*TO DO*
Please update the material from its first line through the line holding "дополнительные расходы, но очень удобно для", inclusive, so that "USD" reads "dollar" each time and nothing else changes. Return only those lines.

*SUPPLIED MATERIAL*

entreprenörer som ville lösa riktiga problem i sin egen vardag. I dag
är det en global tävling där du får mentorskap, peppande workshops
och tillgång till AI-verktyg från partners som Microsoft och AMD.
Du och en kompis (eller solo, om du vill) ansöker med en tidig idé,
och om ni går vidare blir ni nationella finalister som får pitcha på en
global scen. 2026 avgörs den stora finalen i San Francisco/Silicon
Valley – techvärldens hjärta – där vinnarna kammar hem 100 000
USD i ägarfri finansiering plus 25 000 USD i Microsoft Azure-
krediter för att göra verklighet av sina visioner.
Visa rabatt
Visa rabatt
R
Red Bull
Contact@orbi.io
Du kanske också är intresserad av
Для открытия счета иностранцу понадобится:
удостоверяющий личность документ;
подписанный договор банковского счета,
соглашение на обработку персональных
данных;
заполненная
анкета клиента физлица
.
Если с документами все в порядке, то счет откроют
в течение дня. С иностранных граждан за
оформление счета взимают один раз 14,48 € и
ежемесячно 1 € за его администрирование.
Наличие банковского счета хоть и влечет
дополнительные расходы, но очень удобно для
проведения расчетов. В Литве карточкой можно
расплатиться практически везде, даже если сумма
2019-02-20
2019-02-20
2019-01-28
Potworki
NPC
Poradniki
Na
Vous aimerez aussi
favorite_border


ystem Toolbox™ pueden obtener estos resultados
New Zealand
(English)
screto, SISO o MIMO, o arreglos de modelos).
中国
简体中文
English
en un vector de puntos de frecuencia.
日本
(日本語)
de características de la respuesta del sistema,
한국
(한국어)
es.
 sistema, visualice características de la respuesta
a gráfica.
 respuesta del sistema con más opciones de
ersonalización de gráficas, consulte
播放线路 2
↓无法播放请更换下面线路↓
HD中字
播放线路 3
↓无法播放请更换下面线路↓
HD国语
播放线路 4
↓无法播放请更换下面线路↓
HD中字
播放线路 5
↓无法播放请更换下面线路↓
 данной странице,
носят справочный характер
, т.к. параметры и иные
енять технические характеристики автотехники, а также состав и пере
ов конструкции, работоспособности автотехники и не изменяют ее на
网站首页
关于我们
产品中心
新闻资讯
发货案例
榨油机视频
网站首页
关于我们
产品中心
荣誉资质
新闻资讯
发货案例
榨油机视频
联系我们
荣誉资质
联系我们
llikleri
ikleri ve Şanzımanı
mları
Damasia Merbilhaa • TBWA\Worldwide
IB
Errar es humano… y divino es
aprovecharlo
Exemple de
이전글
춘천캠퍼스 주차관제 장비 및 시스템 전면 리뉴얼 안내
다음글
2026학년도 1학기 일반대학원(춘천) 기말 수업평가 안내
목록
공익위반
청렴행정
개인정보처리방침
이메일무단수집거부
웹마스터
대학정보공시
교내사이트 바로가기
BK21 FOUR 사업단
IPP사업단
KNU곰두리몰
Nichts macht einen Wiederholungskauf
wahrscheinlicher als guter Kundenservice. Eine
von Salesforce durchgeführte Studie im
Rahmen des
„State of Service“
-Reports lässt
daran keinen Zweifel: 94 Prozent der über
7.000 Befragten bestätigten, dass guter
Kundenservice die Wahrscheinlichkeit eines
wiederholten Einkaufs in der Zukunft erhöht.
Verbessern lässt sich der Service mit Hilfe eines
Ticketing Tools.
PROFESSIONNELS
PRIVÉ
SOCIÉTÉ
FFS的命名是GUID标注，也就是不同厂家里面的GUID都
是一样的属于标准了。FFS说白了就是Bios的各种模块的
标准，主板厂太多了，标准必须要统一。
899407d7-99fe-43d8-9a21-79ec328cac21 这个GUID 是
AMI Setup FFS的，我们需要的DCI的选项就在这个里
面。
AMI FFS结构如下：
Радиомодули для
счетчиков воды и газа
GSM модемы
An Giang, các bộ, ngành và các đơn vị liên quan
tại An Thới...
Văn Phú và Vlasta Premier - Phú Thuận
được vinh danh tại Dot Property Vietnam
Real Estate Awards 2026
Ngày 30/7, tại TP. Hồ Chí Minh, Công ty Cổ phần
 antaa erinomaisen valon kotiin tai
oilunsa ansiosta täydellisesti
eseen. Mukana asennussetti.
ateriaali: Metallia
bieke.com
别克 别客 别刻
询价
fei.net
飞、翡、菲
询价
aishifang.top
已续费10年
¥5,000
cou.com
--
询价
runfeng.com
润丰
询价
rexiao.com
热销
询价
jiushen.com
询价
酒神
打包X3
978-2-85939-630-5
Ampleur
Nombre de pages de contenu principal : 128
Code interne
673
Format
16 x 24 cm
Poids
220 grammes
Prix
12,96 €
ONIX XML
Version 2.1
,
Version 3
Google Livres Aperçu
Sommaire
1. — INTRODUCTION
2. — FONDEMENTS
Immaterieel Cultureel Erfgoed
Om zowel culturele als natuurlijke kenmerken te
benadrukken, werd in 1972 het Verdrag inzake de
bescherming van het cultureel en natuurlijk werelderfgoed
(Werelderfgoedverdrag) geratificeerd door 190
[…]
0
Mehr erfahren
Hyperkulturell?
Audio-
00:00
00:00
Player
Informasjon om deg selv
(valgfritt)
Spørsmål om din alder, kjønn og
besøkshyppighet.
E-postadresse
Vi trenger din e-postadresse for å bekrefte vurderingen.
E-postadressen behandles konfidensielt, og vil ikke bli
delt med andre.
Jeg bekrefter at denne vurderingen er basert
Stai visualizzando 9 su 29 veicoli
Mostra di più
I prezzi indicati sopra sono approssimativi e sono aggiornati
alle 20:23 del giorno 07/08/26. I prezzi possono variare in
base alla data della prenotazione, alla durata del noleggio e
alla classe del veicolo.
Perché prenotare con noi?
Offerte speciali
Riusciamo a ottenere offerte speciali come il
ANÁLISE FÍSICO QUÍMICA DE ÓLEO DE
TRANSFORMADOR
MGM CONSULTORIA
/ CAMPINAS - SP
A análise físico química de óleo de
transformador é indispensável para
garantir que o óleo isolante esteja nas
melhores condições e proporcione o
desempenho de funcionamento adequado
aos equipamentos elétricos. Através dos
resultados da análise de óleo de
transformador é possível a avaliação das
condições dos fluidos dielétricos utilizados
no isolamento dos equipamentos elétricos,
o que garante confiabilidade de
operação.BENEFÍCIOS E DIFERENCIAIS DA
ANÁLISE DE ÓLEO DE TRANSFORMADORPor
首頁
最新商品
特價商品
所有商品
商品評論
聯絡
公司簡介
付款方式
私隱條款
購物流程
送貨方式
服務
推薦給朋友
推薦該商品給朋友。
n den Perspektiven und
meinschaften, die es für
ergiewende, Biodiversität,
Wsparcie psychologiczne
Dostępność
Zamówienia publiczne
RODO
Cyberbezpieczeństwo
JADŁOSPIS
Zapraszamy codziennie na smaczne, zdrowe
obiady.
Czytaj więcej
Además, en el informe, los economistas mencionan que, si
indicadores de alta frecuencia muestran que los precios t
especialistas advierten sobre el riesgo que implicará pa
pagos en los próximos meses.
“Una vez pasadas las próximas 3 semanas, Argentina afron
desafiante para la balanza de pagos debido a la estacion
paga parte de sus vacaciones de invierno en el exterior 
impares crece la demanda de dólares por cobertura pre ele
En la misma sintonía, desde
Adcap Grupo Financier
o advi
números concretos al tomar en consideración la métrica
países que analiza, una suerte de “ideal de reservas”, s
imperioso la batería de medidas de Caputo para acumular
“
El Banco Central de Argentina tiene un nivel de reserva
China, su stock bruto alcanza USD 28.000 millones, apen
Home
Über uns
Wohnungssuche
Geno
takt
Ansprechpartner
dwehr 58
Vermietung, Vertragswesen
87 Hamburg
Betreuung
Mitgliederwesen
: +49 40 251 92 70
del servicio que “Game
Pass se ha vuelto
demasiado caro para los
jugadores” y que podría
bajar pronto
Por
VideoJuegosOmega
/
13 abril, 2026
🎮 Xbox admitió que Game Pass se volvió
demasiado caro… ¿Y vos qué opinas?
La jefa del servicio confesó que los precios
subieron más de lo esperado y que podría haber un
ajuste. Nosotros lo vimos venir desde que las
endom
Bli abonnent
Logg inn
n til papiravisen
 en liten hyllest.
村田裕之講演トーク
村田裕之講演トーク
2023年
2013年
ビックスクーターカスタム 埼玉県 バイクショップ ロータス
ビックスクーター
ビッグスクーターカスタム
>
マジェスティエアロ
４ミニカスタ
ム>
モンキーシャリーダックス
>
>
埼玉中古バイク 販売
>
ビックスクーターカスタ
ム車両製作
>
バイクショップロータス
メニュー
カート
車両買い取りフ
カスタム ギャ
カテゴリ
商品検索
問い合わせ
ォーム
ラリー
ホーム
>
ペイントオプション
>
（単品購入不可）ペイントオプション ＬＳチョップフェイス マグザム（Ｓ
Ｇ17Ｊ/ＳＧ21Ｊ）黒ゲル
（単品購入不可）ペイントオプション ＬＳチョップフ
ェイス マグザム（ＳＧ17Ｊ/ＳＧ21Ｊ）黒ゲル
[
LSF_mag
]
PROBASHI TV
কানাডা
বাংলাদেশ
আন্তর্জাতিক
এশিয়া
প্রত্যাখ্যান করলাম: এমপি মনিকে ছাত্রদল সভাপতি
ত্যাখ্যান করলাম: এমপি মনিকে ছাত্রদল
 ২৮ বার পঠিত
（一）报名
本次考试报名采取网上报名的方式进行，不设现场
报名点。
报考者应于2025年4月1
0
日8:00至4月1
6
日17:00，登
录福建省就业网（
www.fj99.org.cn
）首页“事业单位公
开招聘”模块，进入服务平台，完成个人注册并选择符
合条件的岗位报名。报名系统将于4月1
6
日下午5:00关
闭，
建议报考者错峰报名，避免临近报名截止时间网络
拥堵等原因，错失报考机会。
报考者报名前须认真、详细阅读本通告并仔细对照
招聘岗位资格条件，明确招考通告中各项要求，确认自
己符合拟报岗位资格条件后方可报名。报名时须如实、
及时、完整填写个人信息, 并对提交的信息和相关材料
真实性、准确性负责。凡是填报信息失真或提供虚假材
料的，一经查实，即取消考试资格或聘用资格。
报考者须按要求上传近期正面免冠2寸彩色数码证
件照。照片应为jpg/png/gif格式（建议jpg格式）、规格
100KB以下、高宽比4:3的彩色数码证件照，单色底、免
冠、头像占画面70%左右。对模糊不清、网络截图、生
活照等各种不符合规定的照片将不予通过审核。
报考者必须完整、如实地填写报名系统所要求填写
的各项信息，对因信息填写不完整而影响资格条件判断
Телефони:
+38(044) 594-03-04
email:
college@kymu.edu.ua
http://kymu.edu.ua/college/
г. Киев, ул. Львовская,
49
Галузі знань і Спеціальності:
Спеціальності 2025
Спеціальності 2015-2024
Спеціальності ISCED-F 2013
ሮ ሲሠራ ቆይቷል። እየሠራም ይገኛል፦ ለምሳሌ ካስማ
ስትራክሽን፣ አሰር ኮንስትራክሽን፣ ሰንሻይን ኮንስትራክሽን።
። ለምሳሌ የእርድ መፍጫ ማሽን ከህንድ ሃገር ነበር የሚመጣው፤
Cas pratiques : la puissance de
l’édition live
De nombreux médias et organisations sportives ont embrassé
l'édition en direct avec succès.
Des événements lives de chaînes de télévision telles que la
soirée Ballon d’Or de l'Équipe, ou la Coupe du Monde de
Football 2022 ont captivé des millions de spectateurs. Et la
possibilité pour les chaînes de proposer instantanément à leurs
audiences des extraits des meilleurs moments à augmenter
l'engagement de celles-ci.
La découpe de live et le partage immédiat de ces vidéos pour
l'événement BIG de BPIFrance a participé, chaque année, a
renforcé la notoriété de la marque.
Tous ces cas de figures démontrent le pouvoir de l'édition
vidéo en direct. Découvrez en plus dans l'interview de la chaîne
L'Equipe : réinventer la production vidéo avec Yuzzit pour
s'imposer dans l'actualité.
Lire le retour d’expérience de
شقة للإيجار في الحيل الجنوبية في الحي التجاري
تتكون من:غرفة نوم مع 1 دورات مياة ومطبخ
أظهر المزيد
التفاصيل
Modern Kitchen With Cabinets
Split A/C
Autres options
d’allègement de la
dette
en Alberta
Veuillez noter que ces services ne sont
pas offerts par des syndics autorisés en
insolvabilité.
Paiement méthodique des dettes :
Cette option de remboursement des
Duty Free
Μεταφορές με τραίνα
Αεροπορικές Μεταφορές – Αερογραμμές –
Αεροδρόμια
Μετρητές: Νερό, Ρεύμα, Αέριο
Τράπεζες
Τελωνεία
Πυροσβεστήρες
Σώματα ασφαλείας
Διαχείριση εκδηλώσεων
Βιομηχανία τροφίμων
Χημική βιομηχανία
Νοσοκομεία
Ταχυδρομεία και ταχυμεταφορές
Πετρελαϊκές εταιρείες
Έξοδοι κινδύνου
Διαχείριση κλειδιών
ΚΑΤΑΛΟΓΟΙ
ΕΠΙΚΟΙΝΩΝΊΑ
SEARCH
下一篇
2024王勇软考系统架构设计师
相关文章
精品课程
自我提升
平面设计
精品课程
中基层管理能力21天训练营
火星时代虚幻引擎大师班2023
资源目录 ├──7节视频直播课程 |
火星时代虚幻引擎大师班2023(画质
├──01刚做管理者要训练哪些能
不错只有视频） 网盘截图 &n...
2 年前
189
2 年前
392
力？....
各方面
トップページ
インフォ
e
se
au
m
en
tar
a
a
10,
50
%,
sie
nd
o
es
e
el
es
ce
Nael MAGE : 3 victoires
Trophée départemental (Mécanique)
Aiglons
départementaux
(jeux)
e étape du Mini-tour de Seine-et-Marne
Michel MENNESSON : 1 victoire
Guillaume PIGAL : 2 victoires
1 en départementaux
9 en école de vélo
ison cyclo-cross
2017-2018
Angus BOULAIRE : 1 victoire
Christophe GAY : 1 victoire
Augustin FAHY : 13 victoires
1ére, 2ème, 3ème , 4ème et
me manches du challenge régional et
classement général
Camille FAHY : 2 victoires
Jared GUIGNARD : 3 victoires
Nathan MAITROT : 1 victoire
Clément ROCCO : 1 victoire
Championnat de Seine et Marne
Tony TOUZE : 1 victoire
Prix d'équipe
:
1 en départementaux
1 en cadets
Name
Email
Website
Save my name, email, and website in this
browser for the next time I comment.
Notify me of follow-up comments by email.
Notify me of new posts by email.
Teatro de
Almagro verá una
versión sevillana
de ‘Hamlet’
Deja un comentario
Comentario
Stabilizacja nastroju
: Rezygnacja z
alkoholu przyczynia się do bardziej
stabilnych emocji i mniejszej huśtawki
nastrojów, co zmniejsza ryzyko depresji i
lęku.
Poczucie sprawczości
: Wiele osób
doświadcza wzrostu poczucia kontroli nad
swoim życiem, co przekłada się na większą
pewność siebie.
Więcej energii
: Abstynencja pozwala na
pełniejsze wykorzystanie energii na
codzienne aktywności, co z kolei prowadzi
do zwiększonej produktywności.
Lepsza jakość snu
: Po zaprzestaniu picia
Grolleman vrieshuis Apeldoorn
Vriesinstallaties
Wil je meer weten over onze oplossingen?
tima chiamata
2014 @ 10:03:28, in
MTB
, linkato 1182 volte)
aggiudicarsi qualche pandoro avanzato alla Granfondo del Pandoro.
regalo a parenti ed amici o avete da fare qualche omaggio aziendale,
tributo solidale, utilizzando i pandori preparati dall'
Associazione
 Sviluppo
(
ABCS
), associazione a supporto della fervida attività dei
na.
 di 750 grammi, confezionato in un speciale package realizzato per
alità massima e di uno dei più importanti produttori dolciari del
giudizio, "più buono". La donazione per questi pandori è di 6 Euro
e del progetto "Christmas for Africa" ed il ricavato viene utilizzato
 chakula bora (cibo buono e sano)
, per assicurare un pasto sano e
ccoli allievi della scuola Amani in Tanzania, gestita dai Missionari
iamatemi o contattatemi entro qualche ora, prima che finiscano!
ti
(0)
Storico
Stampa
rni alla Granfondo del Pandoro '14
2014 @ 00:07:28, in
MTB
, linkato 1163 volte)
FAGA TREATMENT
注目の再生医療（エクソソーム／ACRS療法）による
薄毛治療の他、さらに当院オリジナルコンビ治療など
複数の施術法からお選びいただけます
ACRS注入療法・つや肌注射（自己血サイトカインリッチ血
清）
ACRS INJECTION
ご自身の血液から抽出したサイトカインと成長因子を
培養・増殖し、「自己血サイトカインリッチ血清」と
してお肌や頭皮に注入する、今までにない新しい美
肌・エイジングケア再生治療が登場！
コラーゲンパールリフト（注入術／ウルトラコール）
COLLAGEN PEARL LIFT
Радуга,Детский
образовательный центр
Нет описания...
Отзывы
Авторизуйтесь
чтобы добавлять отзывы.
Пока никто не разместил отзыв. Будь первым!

*OUTPUT OF THE TASK*
entreprenörer som ville lösa riktiga problem i sin egen vardag. I dag
är det en global tävling där du får mentorskap, peppande workshops
och tillgång till AI-verktyg från partners som Microsoft och AMD.
Du och en kompis (eller solo, om du vill) ansöker med en tidig idé,
och om ni går vidare blir ni nationella finalister som får pitcha på en
global scen. 2026 avgörs den stora finalen i San Francisco/Silicon
Valley – techvärldens hjärta – där vinnarna kammar hem 100 000
dollar i ägarfri finansiering plus 25 000 dollar i Microsoft Azure-
krediter för att göra verklighet av sina visioner.
Visa rabatt
Visa rabatt
R
Red Bull
Contact@orbi.io
Du kanske också är intresserad av
Для открытия счета иностранцу понадобится:
удостоверяющий личность документ;
подписанный договор банковского счета,
соглашение на обработку персональных
данных;
заполненная
анкета клиента физлица
.
Если с документами все в порядке, то счет откроют
в течение дня. С иностранных граждан за
оформление счета взимают один раз 14,48 € и
ежемесячно 1 € за его администрирование.
Наличие банковского счета хоть и влечет
дополнительные расходы, но очень удобно для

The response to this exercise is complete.